O documento foi encaminhado ao governador Wanderlei Barbosa Castro, com cópia ao secretário de Estado da Administração, Paulo César Benfica Filho, e retoma reivindicações já apresentadas pela entidade em janeiro deste ano, que ainda não obtiveram resposta do governo.
De acordo com a AJUSP-TO, o auxílio-alimentação, atualmente fixado em R$ 300, é pago apenas a servidores do Executivo que recebem até dois salários mínimos, parâmetro considerado defasado após os reajustes do salário mínimo em 2025 e 2026. A associação afirma que a falta de atualização do limite tem excluído servidores que tiveram progressões funcionais ou reajustes legais.
Com o salário mínimo vigente em 2026 fixado em R$ 1.621, a entidade destaca que servidores que recebem até R$ 3.242 — equivalente a dois salários mínimos atuais — estão impedidos de receber o benefício.
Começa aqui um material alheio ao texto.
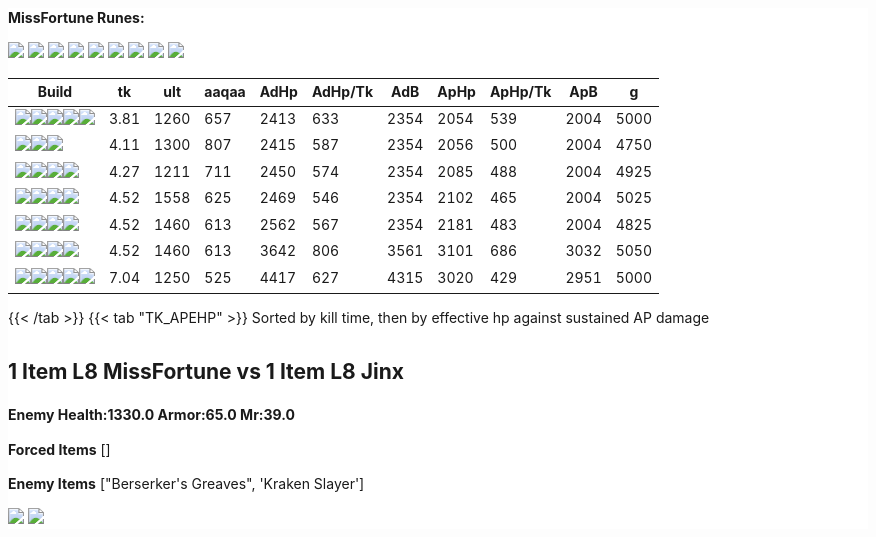 

**MissFortune Runes:**


![](/Styles/Inspiration/FirstStrike/FirstStrike.png)
![](/Styles/Inspiration/MagicalFootwear/MagicalFootwear.png)
![](/Styles/Inspiration/BiscuitDelivery/BiscuitDelivery.png)
![](/Styles/Inspiration/CosmicInsight/CosmicInsight.png)
![](/Styles/Sorcery/ManaflowBand/ManaflowBand.png)
![](/Styles/Sorcery/GatheringStorm/GatheringStorm.png)
![](/StatMods/StatModsAdaptiveForceIcon.png)
![](/StatMods/StatModsAdaptiveForceIcon.png)
![](/StatMods/StatModsArmorIcon.png)





 Build |tk|ult|aaqaa|AdHp|AdHp/Tk|AdB|ApHp|ApHp/Tk|ApB|g
-|-|-|-|-|-|-|-|-|-|-
![](/item/6672.png)![](/item/2422.png)![](/item/1053.png)![](/item/1055.png)![](/item/1036.png)|3.81|1260|657|2413|633|2354|2054|539|2004|5000
![](/item/6671.png)![](/item/1053.png)![](/item/1055.png)|4.11|1300|807|2415|587|2354|2056|500|2004|4750
![](/item/3153.png)![](/item/2422.png)![](/item/1055.png)![](/item/1037.png)|4.27|1211|711|2450|574|2354|2085|488|2004|4925
![](/item/3074.png)![](/item/2422.png)![](/item/1055.png)![](/item/1037.png)|4.52|1558|625|2469|546|2354|2102|465|2004|5025
![](/item/3072.png)![](/item/2422.png)![](/item/1055.png)![](/item/1037.png)|4.52|1460|613|2562|567|2354|2181|483|2004|4825
![](/item/6673.png)![](/item/2422.png)![](/item/1055.png)![](/item/1038.png)|4.52|1460|613|3642|806|3561|3101|686|3032|5050
![](/item/3026.png)![](/item/2422.png)![](/item/1053.png)![](/item/1055.png)![](/item/1036.png)|7.04|1250|525|4417|627|4315|3020|429|2951|5000
{{< /tab >}}
{{< tab "TK_APEHP" >}}
Sorted by kill time, then by effective hp against sustained AP damage
## 1 Item L8 MissFortune vs 1 Item L8 Jinx

**Enemy Health:1330.0 Armor:65.0 Mr:39.0**


**Forced Items** []








**Enemy Items** ["Berserker's Greaves", 'Kraken Slayer']





![](/item/3006.png)
![](/item/6672.png)
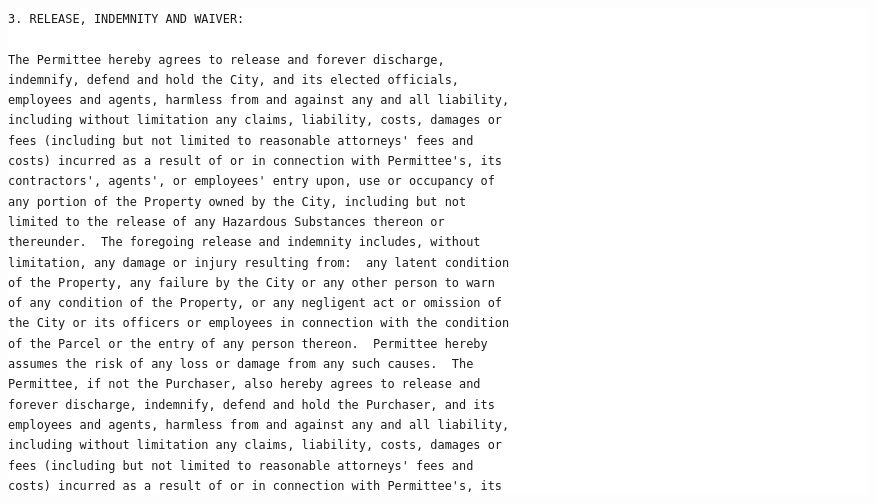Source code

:     3. RELEASE, INDEMNITY AND WAIVER:  
  
    The Permittee hereby agrees to release and forever discharge,  
    indemnify, defend and hold the City, and its elected officials,  
    employees and agents, harmless from and against any and all liability,  
    including without limitation any claims, liability, costs, damages or  
    fees (including but not limited to reasonable attorneys' fees and  
    costs) incurred as a result of or in connection with Permittee's, its  
    contractors', agents', or employees' entry upon, use or occupancy of  
    any portion of the Property owned by the City, including but not  
    limited to the release of any Hazardous Substances thereon or  
    thereunder.  The foregoing release and indemnity includes, without  
    limitation, any damage or injury resulting from:  any latent condition  
    of the Property, any failure by the City or any other person to warn  
    of any condition of the Property, or any negligent act or omission of  
    the City or its officers or employees in connection with the condition  
    of the Parcel or the entry of any person thereon.  Permittee hereby  
    assumes the risk of any loss or damage from any such causes.  The  
    Permittee, if not the Purchaser, also hereby agrees to release and  
    forever discharge, indemnify, defend and hold the Purchaser, and its  
    employees and agents, harmless from and against any and all liability,  
    including without limitation any claims, liability, costs, damages or  
    fees (including but not limited to reasonable attorneys' fees and  
    costs) incurred as a result of or in connection with Permittee's, its  
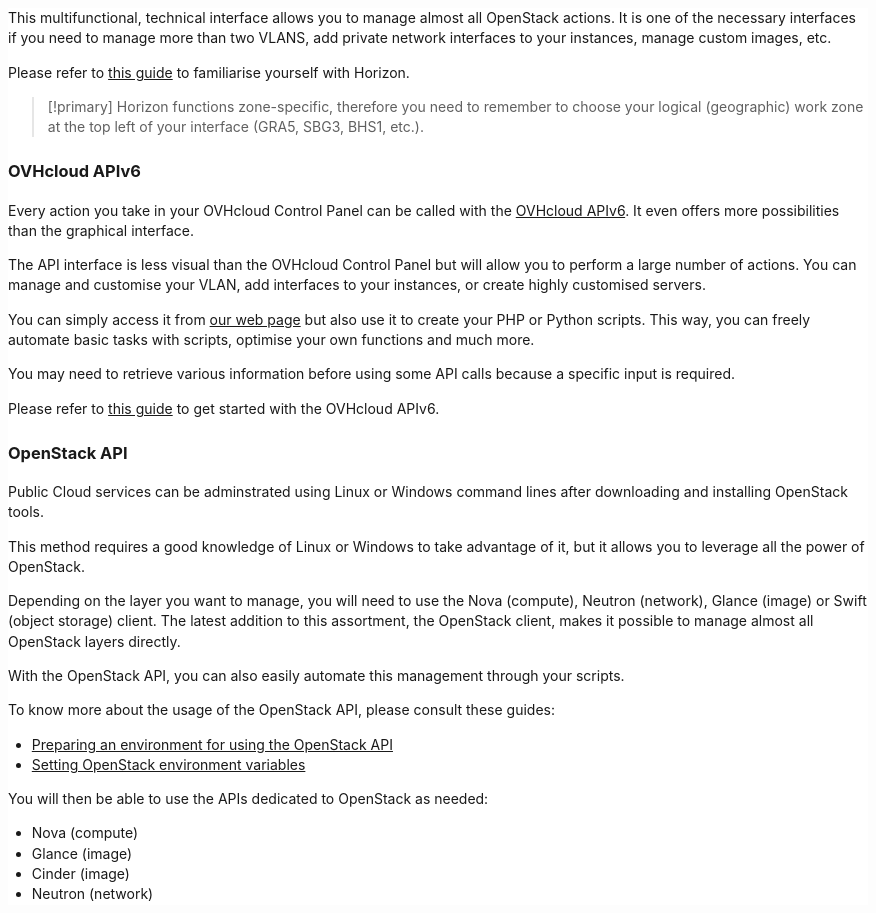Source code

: This multifunctional, technical interface allows you to manage almost all OpenStack actions. It is one of the necessary interfaces if you need to manage more than two VLANS, add private network interfaces to your instances, manage custom images, etc.

Please refer to [this guide](/pages/public_cloud/compute/introducing_horizon) to familiarise yourself with Horizon.

> [!primary]
> Horizon functions zone-specific, therefore you need to remember to choose your logical (geographic) work zone at the top left of your interface (GRA5, SBG3, BHS1, etc.).
>

### OVHcloud APIv6

Every action you take in your OVHcloud Control Panel can be called with the [OVHcloud APIv6](https://ca.api.ovh.com/). It even offers more possibilities than the graphical interface.

The API interface is less visual than the OVHcloud Control Panel but will allow you to perform a large number of actions. You can manage and customise your VLAN, add interfaces to your instances, or create highly customised servers.

You can simply access it from [our web page](https://ca.api.ovh.com/) but also use it to create your PHP or Python scripts. This way, you can freely automate basic tasks with scripts, optimise your own functions and much more.

You may need to retrieve various information before using some API calls because a specific input is required.

Please refer to [this guide](/pages/manage_and_operate/api/first-steps) to get started with the OVHcloud APIv6.

### OpenStack API

Public Cloud services can be adminstrated using Linux or Windows command lines after downloading and installing OpenStack tools.

This method requires a good knowledge of Linux or Windows to take advantage of it, but it allows you to leverage all the power of OpenStack.

Depending on the layer you want to manage, you will need to use the Nova (compute), Neutron (network), Glance (image) or Swift (object storage) client. The latest addition to this assortment, the OpenStack client, makes it possible to manage almost all OpenStack layers directly.

With the OpenStack API, you can also easily automate this management through your scripts.

To know more about the usage of the OpenStack API, please consult these guides:

- [Preparing an environment for using the OpenStack API](/pages/public_cloud/compute/prepare_the_environment_for_using_the_openstack_api)
- [Setting OpenStack environment variables](/pages/public_cloud/compute/loading_openstack_environment_variables)

You will then be able to use the APIs dedicated to OpenStack as needed:

- Nova (compute)
- Glance (image)
- Cinder (image)
- Neutron (network)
A AJUSP-TO também aponta que o valor pago pelo Executivo é inferior ao auxílio concedido a policiais e bombeiros militares, além do que é praticado nos demais Poderes e pela Prefeitura Municipal de Palmas.
No ofício, a associação solicita, com máxima urgência, a correção do limite remuneratório para acesso ao benefício, bem como o reajuste e a extensão do auxílio-alimentação a todos os servidores do Poder Executivo estadual. A entidade aguarda resposta no prazo legal de 20 dias, conforme prevê a Lei nº 12.527/2011.